*Problem statement:*
Return each of the following entries line for line, with no changes.

[Plain-text document sources]

======

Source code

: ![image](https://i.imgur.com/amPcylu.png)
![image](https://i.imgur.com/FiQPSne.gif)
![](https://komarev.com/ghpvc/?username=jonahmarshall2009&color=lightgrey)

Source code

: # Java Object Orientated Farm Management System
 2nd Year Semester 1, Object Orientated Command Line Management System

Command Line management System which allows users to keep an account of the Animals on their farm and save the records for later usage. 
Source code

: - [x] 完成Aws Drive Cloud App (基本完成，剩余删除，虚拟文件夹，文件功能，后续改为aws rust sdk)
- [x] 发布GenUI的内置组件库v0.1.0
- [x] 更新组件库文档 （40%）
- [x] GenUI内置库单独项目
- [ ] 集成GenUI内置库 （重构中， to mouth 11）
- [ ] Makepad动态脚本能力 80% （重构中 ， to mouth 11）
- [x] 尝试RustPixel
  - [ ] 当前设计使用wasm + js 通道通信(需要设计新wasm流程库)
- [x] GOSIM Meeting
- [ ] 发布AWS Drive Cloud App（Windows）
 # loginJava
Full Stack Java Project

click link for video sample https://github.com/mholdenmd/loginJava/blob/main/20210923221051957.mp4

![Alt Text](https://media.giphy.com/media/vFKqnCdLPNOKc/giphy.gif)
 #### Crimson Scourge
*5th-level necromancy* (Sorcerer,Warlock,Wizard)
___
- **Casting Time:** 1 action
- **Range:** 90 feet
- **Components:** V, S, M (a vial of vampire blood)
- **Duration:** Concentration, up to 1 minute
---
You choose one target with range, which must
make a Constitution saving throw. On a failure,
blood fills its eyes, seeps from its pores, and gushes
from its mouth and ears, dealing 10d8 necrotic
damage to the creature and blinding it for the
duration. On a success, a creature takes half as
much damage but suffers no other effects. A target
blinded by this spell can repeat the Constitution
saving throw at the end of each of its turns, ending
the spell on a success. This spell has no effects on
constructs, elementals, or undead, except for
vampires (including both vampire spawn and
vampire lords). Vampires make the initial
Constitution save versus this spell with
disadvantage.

======

*Response to this exercise:*
Source code

: ![image](https://i.imgur.com/amPcylu.png)
![image](https://i.imgur.com/FiQPSne.gif)
![](https://komarev.com/ghpvc/?username=jonahmarshall2009&color=lightgrey)

Source code

: # Java Object Orientated Farm Management System
 2nd Year Semester 1, Object Orientated Command Line Management System

Command Line management System which allows users to keep an account of the Animals on their farm and save the records for later usage. 
Source code

: - [x] 完成Aws Drive Cloud App (基本完成，剩余删除，虚拟文件夹，文件功能，后续改为aws rust sdk)
- [x] 发布GenUI的内置组件库v0.1.0
- [x] 更新组件库文档 （40%）
- [x] GenUI内置库单独项目
- [ ] 集成GenUI内置库 （重构中， to mouth 11）
- [ ] Makepad动态脚本能力 80% （重构中 ， to mouth 11）
- [x] 尝试RustPixel
  - [ ] 当前设计使用wasm + js 通道通信(需要设计新wasm流程库)
- [x] GOSIM Meeting
- [ ] 发布AWS Drive Cloud App（Windows）
 # loginJava
Full Stack Java Project

click link for video sample https://github.com/mholdenmd/loginJava/blob/main/20210923221051957.mp4

![Alt Text](https://media.giphy.com/media/vFKqnCdLPNOKc/giphy.gif)
 #### Crimson Scourge
*5th-level necromancy* (Sorcerer,Warlock,Wizard)
___
- **Casting Time:** 1 action
- **Range:** 90 feet
- **Components:** V, S, M (a vial of vampire blood)
- **Duration:** Concentration, up to 1 minute
---
You choose one target with range, which must
make a Constitution saving throw. On a failure,
blood fills its eyes, seeps from its pores, and gushes
from its mouth and ears, dealing 10d8 necrotic
damage to the creature and blinding it for the
duration. On a success, a creature takes half as
much damage but suffers no other effects. A target
blinded by this spell can repeat the Constitution
saving throw at the end of each of its turns, ending
the spell on a success. This spell has no effects on
constructs, elementals, or undead, except for
vampires (including both vampire spawn and
vampire lords). Vampires make the initial
Constitution save versus this spell with
disadvantage.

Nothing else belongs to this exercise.